> [抜粋]
== == ==

とき:2017年11月11日(土)13時30分~

ところ:岡山市アークホテル

3年目にとなる過労死等防止対策シンポが岡山市のアークホテルで開かれました。講師の伍賀一道(金沢大学名誉教授)が「今日の働き方と過労死防止の課題」をテーマに80分話されました。参加者は約70人。質問を受けた後、「働き方改革の実践例」として、建築会社の安藤嘉助商店の倉守仁司さんが長時間労働を無くすための取り組みを話しました。質問ができなくて残念でした。

過労死等防止法は2014年11月1日に施行されました。そのために毎年11月を対策月間としてシンポジウムが開かれています。このシンポジウムは厚生労働省が主催するものですが、岡山市が後援、県労会議や過労死弁護団、過労死を考える家族の会、働くもののいのちと健康を守るセンターが協力しています。

伍賀先生は冒頭に「過労死が社会問題になって30年、雇用と働き方はどのように変化したのか」と雇用形態の変化を今日まで統計にそって、非正規が急激に増え女性は57.5%が非正規労働だ」と指摘しました。

過労死と過労自殺は長時間残業とパワハラなどのストレスが重なって発生すること、月80時間の残業が過労死ラインだとしました。しかし、労災申請は自殺と疾患を合わせると2413件(2016年)、労災認定は758件であり、3分の1しか認められていないとしました。それは労災隠しが会社ぐるみで行われるからだと話し、公務員の過労死も隠されており、公務災害が協議されないと労災にならず、民間の過労死とは同じ条件ではなく、公務員の過労死判定は難しいと解説しました。

電通の高橋まつりさんやNHK記者の佐戸未和さんなどの事例に触れながら、過労死で優秀な人材を失っている実態を告発しました。

== == ==

> [表示情報]
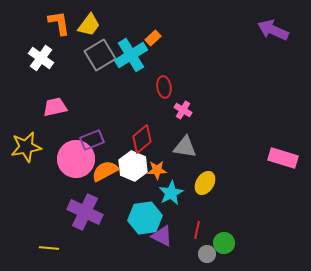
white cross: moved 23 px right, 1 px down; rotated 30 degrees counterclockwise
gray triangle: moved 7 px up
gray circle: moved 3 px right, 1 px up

== == ==

> [取り組む問題]
• A. 過労死防止シンポジウムの報告について、次の問いに答えてください。
(i) 伍賀一道さんの講演のテーマは何ですか。
(ii) 過労死等防止法が施行されたのはいつですか。
(iii) 過労死ラインとされた残業時間はどれだけですか。
• B. 過労死防止シンポジウムの報告に、協力している団体として挙げられているものをすべて書き出してください。
• C. 過労死防止シンポジウムの報告を、最後の文の後から書き継いでください。

> [解答]
• A.
(i) 「今日の働き方と過労死防止の課題」
(ii) 2014年11月1日
(iii) 月80時間

• B.
県労会議
過労死弁護団
過労死を考える家族の会
働くもののいのちと健康を守るセンター

• C.
毎日新聞の記事から教員の6割が過労死ラインの残業をしている実態、年齢的にも30代から50代の長時間就労が問題だとしました。ストレス、深夜労働が身体に深刻な影響を与えると統計から示しながら、日本は過剰な気配り労働が求められストレスの原因になっていると、ヨーロッパとの比較をしながら過労死の実態に迫りました。

どうやって過労死をなくするのかの提案として、労働時間の上限規制、インターバル時間の確保が重要だとして、とりわけ労働組合の取り組みが問われていると強調しました。先生は長時間残業には労組との間に36協定が必要だが、過労死するような長時間労働を協定する労働組合の姿勢が問われると強調しました。さらに、過剰なサービスを追及する競争やこれを支持する消費者の発想の転換を求めました。

私は全国でこうしたシンポや自治体が主体となって取り組む「働き方改革」は奨励されるものの、政府が月100時間もの残業を認める規制緩和法案を出そうとしていることが問題だと考えています。先生はこれを厚生労働省の担当者に説明させようとしましたが、誰も説明には立たれませんでした。ここに今日の過労死問題の核心があると思います。

休憩時間を挟んで、小工房の車福さんが「ケンちゃんの夢」と題して、お父さんを過労死で亡くした子どもさんを題材にした落語を演じました。悲しいお笑いです。